_Tasks to perform:_
(1) Translate this sentence from the text on the album Pleasures U Like into French: "Edmonds formed the new label after Jon's previous label home Yab Yum Records folded."
(2) Answer these questions from the text on the album Pleasures U Like:
(a) Which studio album in Jon B.'s catalog is Pleasures U Like?
(b) What was the name of Jon's previous label?
(c) Which past producers does Jon reunite with on the album?
(3) Resume the text on the album Pleasures U Like, beginning after its final sentence.

_Source text:_
- - - -
Pleasures U Like is the third studio album by Jon B. It's his first album under Tracey Edmonds' new label Edmonds Record Group. Edmonds formed the new label after Jon's previous label home Yab Yum Records folded. On Pleasures U Like, Jon reunites with past producers Babyface and Tim Kelley and Bob Robinson, who each produce one song. Also present on the album is the team of Joshua P. Thompson, a songwriter and producer and singer/songwriter/producer Quincy Patrick who is best known for their work with the R&B singer Joe.
- - - -
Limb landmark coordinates
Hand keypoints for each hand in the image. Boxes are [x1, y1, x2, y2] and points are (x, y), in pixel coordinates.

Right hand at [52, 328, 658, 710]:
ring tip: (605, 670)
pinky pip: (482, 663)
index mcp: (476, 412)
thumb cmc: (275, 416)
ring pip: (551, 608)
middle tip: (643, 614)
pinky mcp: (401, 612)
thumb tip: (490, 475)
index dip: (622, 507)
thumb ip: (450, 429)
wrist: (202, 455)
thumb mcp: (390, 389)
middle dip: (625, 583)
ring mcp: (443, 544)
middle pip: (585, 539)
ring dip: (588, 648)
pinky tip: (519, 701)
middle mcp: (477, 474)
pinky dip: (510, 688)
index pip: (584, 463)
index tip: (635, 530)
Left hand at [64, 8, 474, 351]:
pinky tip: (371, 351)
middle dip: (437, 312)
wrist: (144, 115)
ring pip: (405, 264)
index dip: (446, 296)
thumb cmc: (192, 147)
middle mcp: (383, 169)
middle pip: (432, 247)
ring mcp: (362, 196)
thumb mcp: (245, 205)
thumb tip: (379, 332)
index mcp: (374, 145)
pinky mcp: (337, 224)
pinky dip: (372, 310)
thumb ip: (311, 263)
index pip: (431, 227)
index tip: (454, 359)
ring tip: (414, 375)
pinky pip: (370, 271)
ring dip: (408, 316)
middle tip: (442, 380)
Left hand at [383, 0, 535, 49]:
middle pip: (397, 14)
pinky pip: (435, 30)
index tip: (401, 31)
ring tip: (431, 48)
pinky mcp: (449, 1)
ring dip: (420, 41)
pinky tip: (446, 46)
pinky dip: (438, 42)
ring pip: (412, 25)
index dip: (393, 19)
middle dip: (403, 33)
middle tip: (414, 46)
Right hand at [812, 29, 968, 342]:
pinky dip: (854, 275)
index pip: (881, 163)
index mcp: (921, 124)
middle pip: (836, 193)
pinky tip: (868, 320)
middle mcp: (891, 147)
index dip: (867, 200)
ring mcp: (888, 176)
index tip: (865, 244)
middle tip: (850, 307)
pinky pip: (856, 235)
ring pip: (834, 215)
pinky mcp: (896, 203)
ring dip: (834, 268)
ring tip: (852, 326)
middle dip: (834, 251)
- - - -
_Activity answers:_
(1) Edmonds a fondé le nouveau label après la disparition de Yab Yum Records, l'ancien label de Jon.

(2)
(a) It is his third studio album.
(b) Yab Yum Records.
(c) Babyface, and Tim Kelley and Bob Robinson.

(3)
Despite the album being certified gold, Jon felt it was not marketed and promoted properly. The only song released from the album as a single was "Don't Talk"- which was due primarily to Jon wanting to get out of his contract with Epic Records. As a result, this would be his final album released on a major label. Ten years after the release of Pleasures U Like, a song from the album "Calling on You" would later be known as the sample on Drake's song "Cameras" from his second album Take Care.
The album bowed at number 6 on the Billboard 200 and No.3 on the Top R&B/Hip-Hop Albums chart selling 99,000 in its debut week, becoming the first top 10 for Jon B.

Track listing
From Allmusic.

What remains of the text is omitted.